There are chromosomes in every cell of your body. These chromosomes contain your DNA or genetic material, which determines how you look and how your body works. Chromosomes are made up of small pieces of DNA with a fixed place on the chromosome. Such a small piece of DNA is called a gene. Because each chromosome consists of a very long string of twisted DNA, there are many genes on a chromosome. Each gene has its own code that is used for creating a protein. Because your genetic information is stored in your genes, they control the build-up and development of your body.
Every human has 23 pairs of chromosomes, 46 in total. At conception, when an egg cell and a sperm cell merge, your mum gives you 22 autosomes (non-sex chromosomes) and one sex chromosome (an X chromosome) and your father gives you 22 autosomes and one sex chromosome (an X or a Y chromosome).
Your genetic material thus determines your physical and mental structure and development and so it can also play a role in the development of disorders, diseases and a different sexual development.
Sickle cell disease
- You can inherit a hereditary disease or condition from your father or mother due to a fault in a certain gene, such an abnormality is called a mutation.

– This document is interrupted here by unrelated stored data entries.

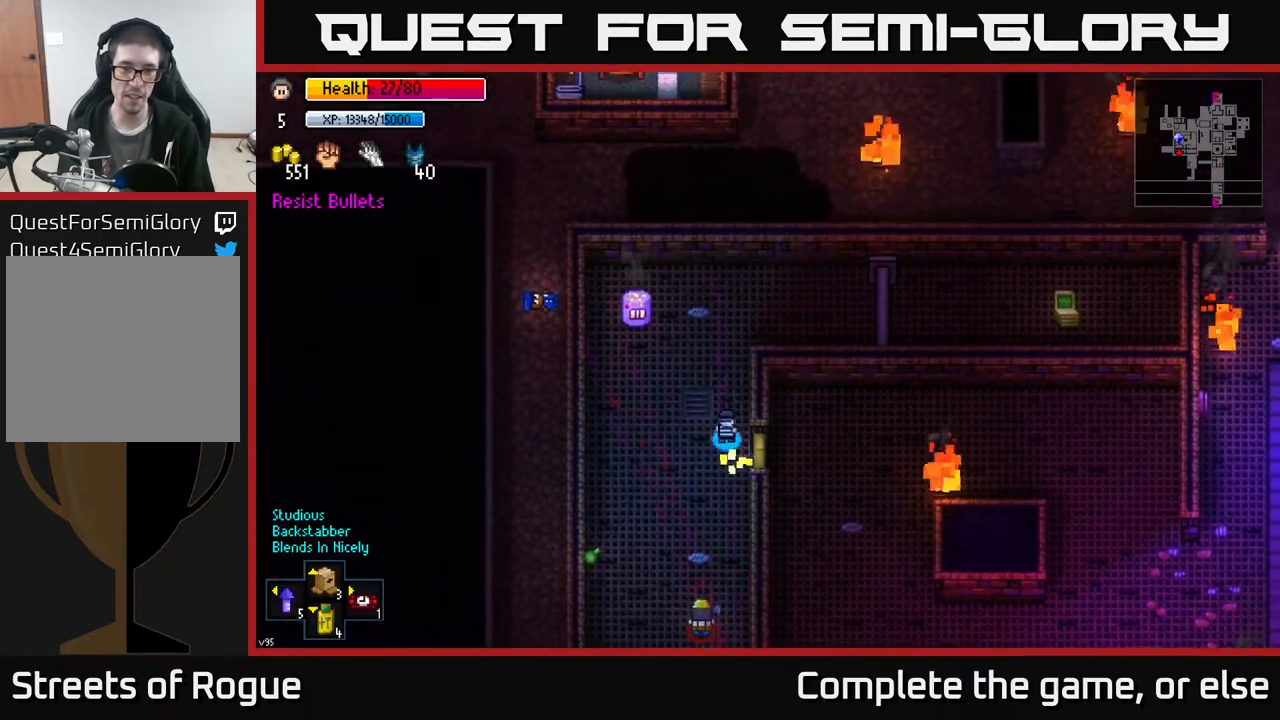
{"buttons": [], "left_stick": "right", "right_stick": "center", "events": [[17, "left_stick", "up"], [333, "left_stick", "up-right"], [433, "left_stick", "right"]]}
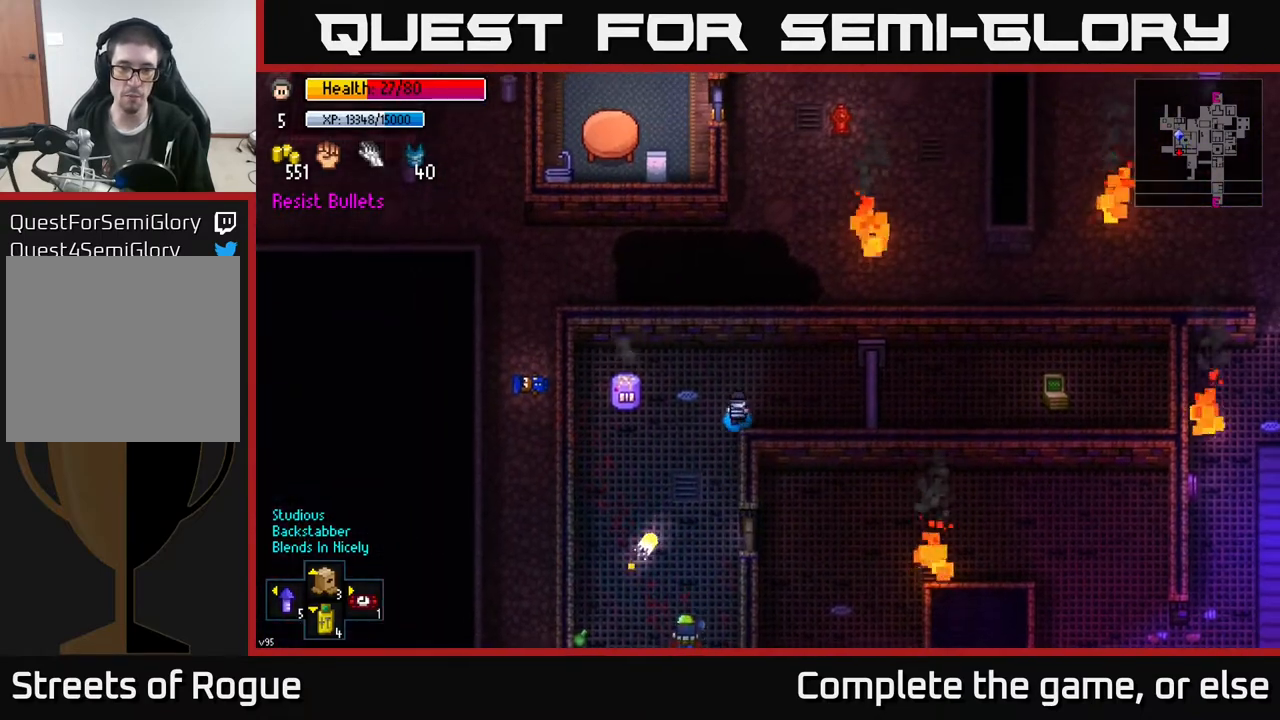
{"buttons": [], "left_stick": "center", "right_stick": "up-right", "events": [[233, "right_stick", "right"], [350, "left_stick", "down"], [450, "right_stick", "up-right"], [483, "left_stick", "center"]]}
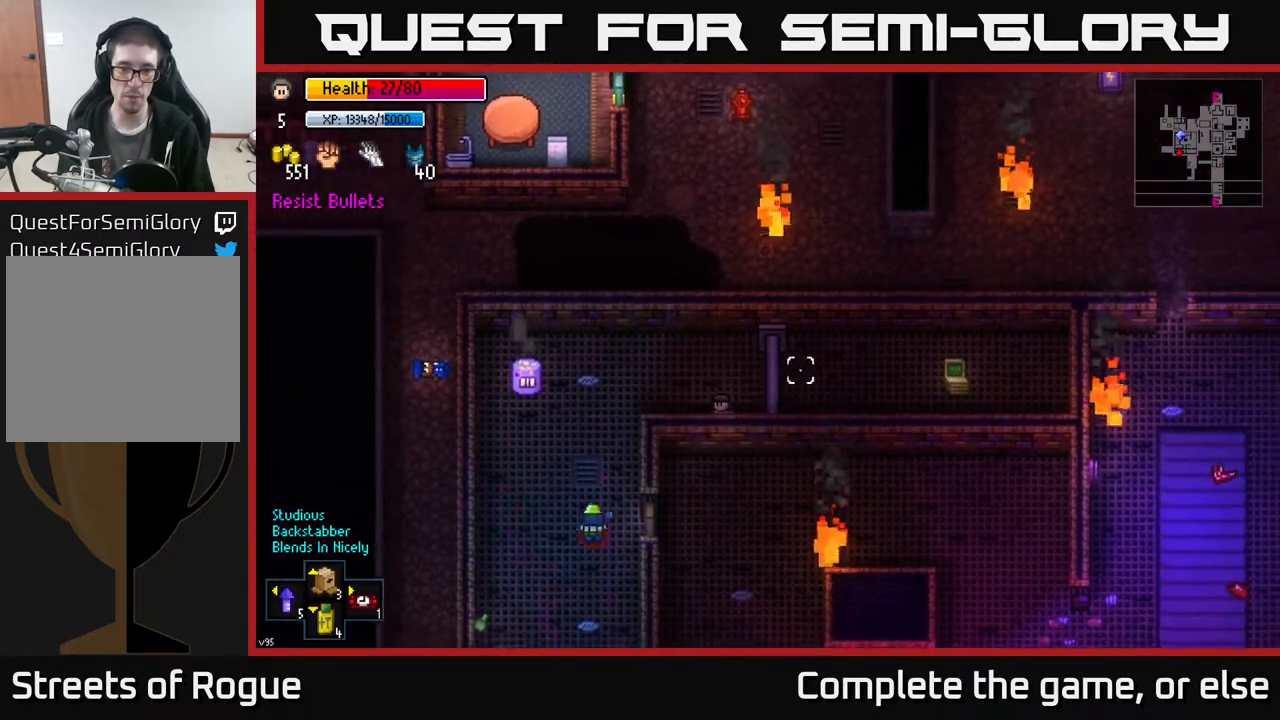
{"buttons": [], "left_stick": "up-right", "right_stick": "up-right", "events": [[250, "left_stick", "up"], [467, "left_stick", "up-right"]]}
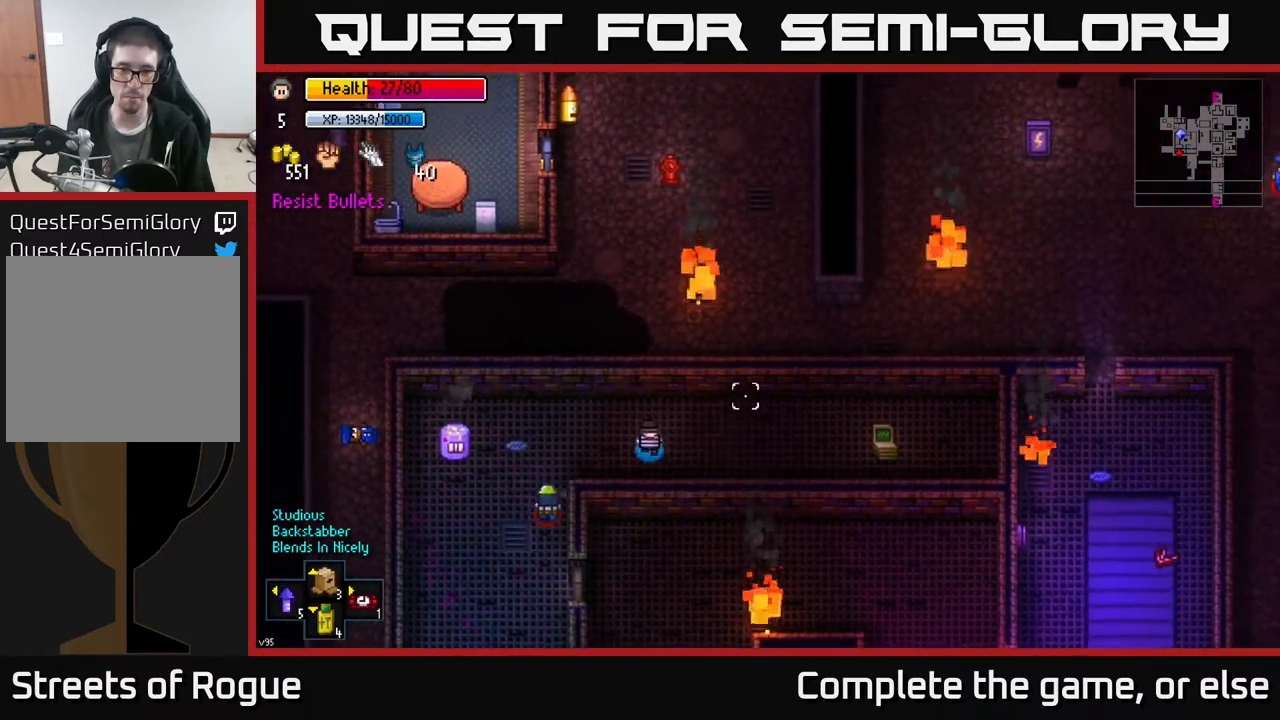
{"buttons": [], "left_stick": "right", "right_stick": "left", "events": [[17, "left_stick", "right"], [117, "right_stick", "down-left"], [217, "right_stick", "left"]]}
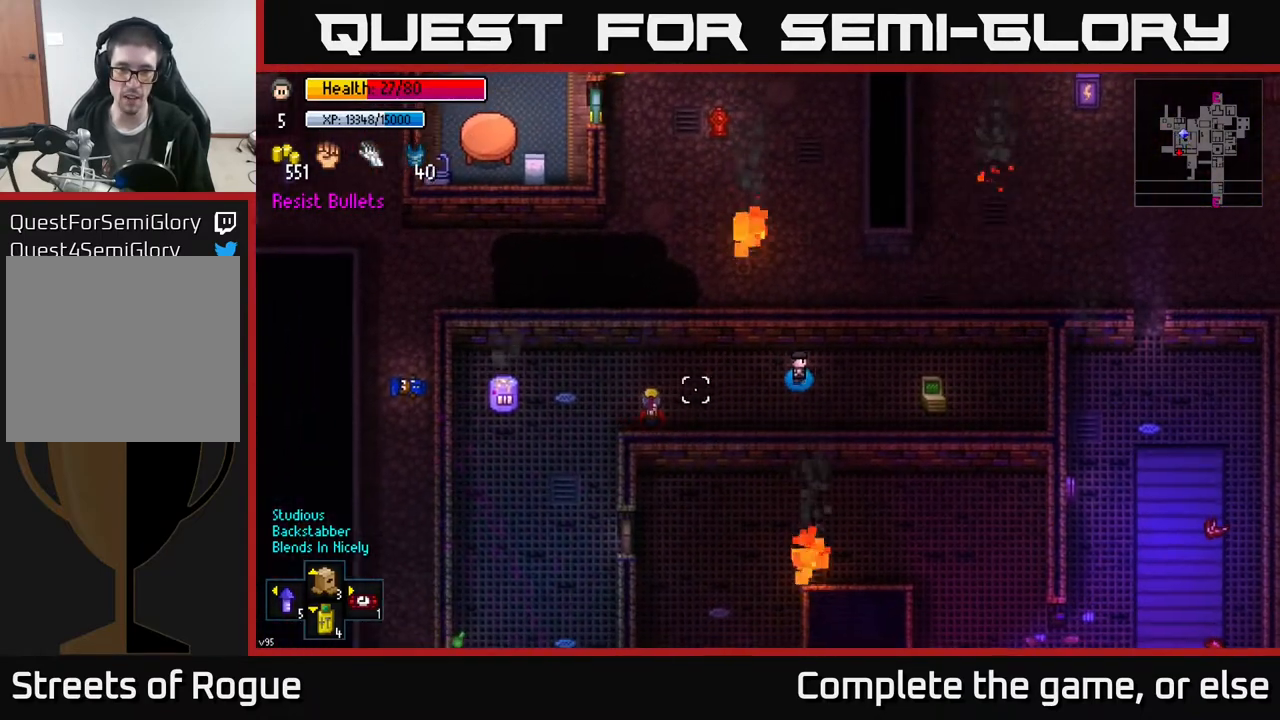
{"buttons": ["A"], "left_stick": "center", "right_stick": "center", "events": [[200, "right_stick", "center"], [450, "A", "down"], [500, "left_stick", "center"]]}
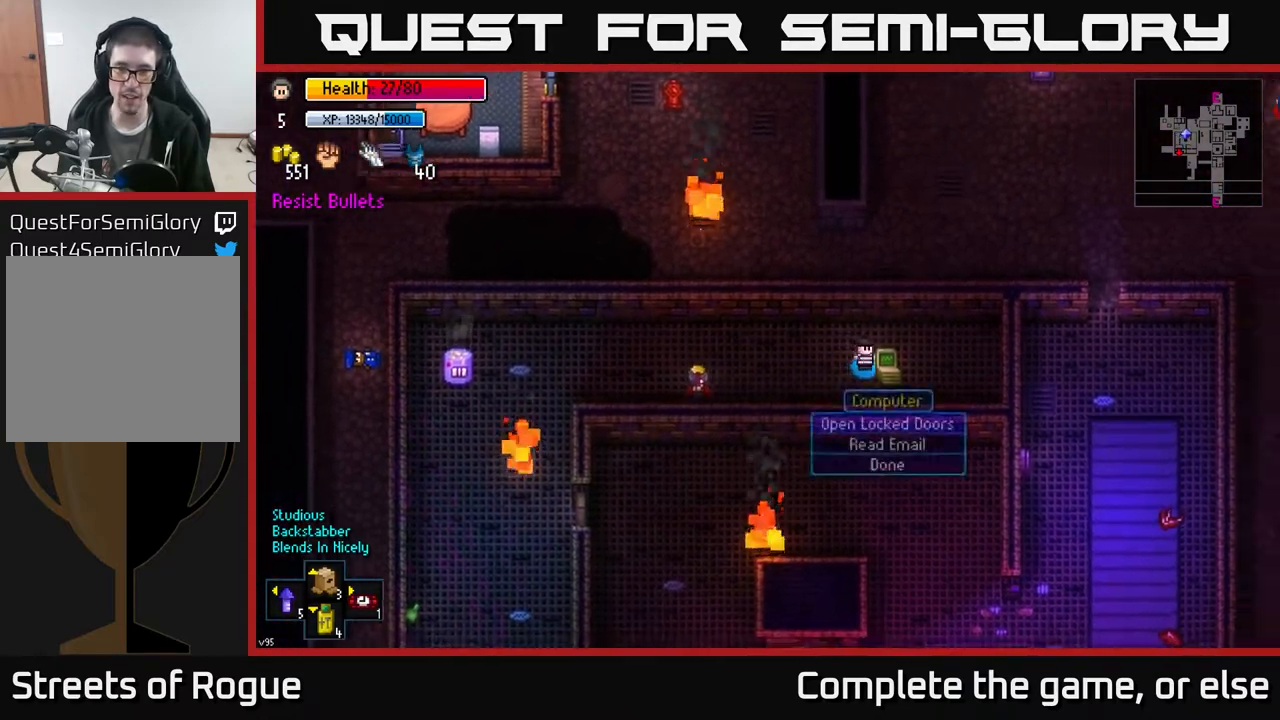
{"buttons": [], "left_stick": "center", "right_stick": "center", "events": [[67, "A", "up"]]}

The fault is, therefore, fixed in your genetic material and you can inherit the disease or condition but not necessarily so. The chance of inheritance differs per illness.
- You can also be the first in your family to develop a fault in the genetic material. For example, because you have a new mutation on a gene or a deviating number of chromosomes.
Sickle cell disease is a hereditary blood disorder. It’s caused by a faulty piece of DNA that lies on one of your chromosomes.